Problem to work on: Output the following excerpt on A + AVD versus ABVD treatment results word for word, in full.

Page extract:
——————————

In addition, researchers found that 33% fewer patients treated with the A + AVD regimen received subsequent chemotherapy or high-dose chemotherapy and transplant compared with those treated with ABVD.
Safety profiles were consistent with known toxicities of the single agents, according to Connors. Grade ≥3 infections were more common in the A + AVD arm (18%) than the ABVD arm (10%).
Neutropenia was reported in 58% of patients who received A + AVD compared with 45% who received ABVD. In the A + AVD arm, the rate of febrile neutropenia was lower among the 83 patients who received primary prophylaxis with granulocyte colony-stimulating factor (GCSF) than among those who did not (11% vs 21%).

——————————

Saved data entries
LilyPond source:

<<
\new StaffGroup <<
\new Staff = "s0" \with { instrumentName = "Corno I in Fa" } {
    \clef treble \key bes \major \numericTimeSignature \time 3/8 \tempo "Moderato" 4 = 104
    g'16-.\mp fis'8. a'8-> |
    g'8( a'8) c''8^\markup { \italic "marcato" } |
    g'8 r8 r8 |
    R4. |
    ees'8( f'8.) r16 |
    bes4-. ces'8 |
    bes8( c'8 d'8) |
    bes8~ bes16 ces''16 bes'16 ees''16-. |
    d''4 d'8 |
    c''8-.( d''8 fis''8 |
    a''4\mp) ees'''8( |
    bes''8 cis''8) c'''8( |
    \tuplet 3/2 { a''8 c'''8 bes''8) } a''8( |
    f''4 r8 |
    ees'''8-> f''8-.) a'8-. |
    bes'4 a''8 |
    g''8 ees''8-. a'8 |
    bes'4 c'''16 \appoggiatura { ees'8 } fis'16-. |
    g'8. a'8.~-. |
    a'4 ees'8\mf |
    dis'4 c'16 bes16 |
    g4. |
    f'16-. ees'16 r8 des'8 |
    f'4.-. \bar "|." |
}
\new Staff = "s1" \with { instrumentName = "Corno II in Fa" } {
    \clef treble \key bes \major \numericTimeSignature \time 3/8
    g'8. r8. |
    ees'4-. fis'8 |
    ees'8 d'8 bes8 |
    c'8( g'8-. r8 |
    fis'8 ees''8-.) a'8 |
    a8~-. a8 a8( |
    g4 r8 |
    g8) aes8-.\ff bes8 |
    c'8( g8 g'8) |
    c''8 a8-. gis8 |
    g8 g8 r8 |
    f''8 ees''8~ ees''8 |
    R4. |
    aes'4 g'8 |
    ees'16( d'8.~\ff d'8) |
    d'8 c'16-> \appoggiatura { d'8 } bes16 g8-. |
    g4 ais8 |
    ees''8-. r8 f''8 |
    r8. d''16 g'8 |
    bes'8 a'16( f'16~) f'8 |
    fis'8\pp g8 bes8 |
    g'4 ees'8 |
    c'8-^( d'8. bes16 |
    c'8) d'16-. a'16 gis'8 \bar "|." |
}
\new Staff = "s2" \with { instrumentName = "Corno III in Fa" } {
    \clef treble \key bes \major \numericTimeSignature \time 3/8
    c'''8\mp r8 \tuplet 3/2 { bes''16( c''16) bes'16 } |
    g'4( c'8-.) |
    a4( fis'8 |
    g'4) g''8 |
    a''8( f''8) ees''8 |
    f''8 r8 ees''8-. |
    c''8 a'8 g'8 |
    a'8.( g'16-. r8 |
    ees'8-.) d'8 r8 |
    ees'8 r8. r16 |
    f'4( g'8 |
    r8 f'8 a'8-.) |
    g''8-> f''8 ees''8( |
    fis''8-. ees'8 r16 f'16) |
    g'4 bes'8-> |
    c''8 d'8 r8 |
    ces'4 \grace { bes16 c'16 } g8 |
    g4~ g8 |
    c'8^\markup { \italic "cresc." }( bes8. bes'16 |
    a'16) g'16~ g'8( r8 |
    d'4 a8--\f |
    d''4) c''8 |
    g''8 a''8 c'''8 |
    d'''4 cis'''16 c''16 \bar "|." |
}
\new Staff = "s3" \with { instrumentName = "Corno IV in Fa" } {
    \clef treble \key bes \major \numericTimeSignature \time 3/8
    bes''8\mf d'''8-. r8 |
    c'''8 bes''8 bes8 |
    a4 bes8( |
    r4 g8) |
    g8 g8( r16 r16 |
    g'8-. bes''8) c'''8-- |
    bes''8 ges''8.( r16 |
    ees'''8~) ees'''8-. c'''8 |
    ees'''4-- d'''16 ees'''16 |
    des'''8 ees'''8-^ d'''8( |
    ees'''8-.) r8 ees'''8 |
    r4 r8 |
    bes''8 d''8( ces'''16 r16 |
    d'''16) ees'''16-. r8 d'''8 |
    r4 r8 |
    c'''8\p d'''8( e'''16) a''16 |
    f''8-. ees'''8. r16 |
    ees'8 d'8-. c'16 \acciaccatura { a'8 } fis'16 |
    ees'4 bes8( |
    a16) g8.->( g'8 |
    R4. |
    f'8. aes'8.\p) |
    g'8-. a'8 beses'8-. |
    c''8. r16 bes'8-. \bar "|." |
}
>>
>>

——————————

Written reply:
In addition, researchers found that 33% fewer patients treated with the A + AVD regimen received subsequent chemotherapy or high-dose chemotherapy and transplant compared with those treated with ABVD.
Safety profiles were consistent with known toxicities of the single agents, according to Connors. Grade ≥3 infections were more common in the A + AVD arm (18%) than the ABVD arm (10%).
Neutropenia was reported in 58% of patients who received A + AVD compared with 45% who received ABVD. In the A + AVD arm, the rate of febrile neutropenia was lower among the 83 patients who received primary prophylaxis with granulocyte colony-stimulating factor (GCSF) than among those who did not (11% vs 21%).